> _Provided text_:
# Mt. Lemon HDR with Sony NEX 6



## vipgraphx (Dec 15, 2013)

Just got back from a weekend getaway at Mt. Lemon. Took the Nex 6  for a test run and here are some shots. 

Cabin we stated in. 



cabin 2 by VIPGraphX, on Flickr

Nice Textures couldn't resist



chair at cabin by VIPGraphX, on Flickr


Radio Flyer in the early morning. 




radio flyer by VIPGraphX, on Flickr

A creek across from where we stayed




creek mt lemon by VIPGraphX, on Flickr

A path we took. I liked how there was light on both sides of the trees and a little gloomy in the middle.




mt lemmon trails A by VIPGraphX, on Flickr


The Cabin across from ours.




cabin 3 by VIPGraphX, on Flickr


----------



## Tailgunner (Dec 15, 2013)

Nice!

I really love #2. 

It's been a while since I've seen Mt Lemon&#8230;probably 4-5 years ago during Octoberfest at the Ski Lodge.


----------



## The Barbarian (Dec 15, 2013)

I like the restrained treatment, with just enough to give each image a particular feel.   These are all successful images.   The rocky path through the firs is my favorite.


----------



## snipe523 (Dec 15, 2013)

I like these. There is something about the radio flyer one that I really like. I think that's my favorite of the set.


----------



## vipgraphx (Dec 16, 2013)

Tailgunner said:


> Nice!
> 
> I really love #2.
> 
> It's been a while since I've seen Mt Lemon&#8230;probably 4-5 years ago during Octoberfest at the Ski Lodge.

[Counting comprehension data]
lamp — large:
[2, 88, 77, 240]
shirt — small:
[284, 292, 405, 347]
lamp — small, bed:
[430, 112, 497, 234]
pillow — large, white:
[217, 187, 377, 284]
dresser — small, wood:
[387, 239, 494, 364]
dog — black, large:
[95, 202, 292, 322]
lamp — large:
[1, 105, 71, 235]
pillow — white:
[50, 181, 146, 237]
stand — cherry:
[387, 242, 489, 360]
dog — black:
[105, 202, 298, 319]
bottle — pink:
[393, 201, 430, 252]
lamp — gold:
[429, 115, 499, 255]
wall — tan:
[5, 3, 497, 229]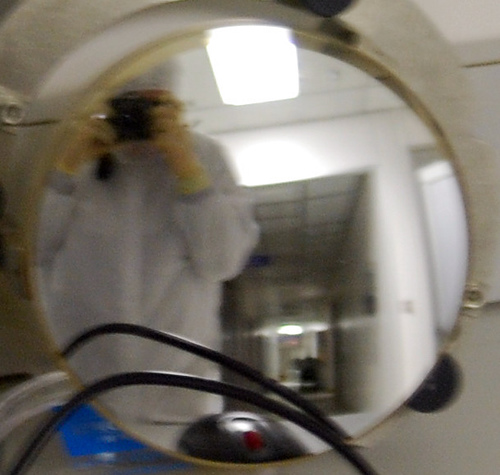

> _The task_: Write out the part of the Mt. Lemon thread between "## snipe523 (Dec" and "(Dec 16, 2013)", inclusive, swapping "favorite" for "top pick". Rely only on the Mt. Lemon thread.

> _Response_:
## snipe523 (Dec 15, 2013)

I like these. There is something about the radio flyer one that I really like. I think that's my top pick of the set.


----------



## vipgraphx (Dec 16, 2013)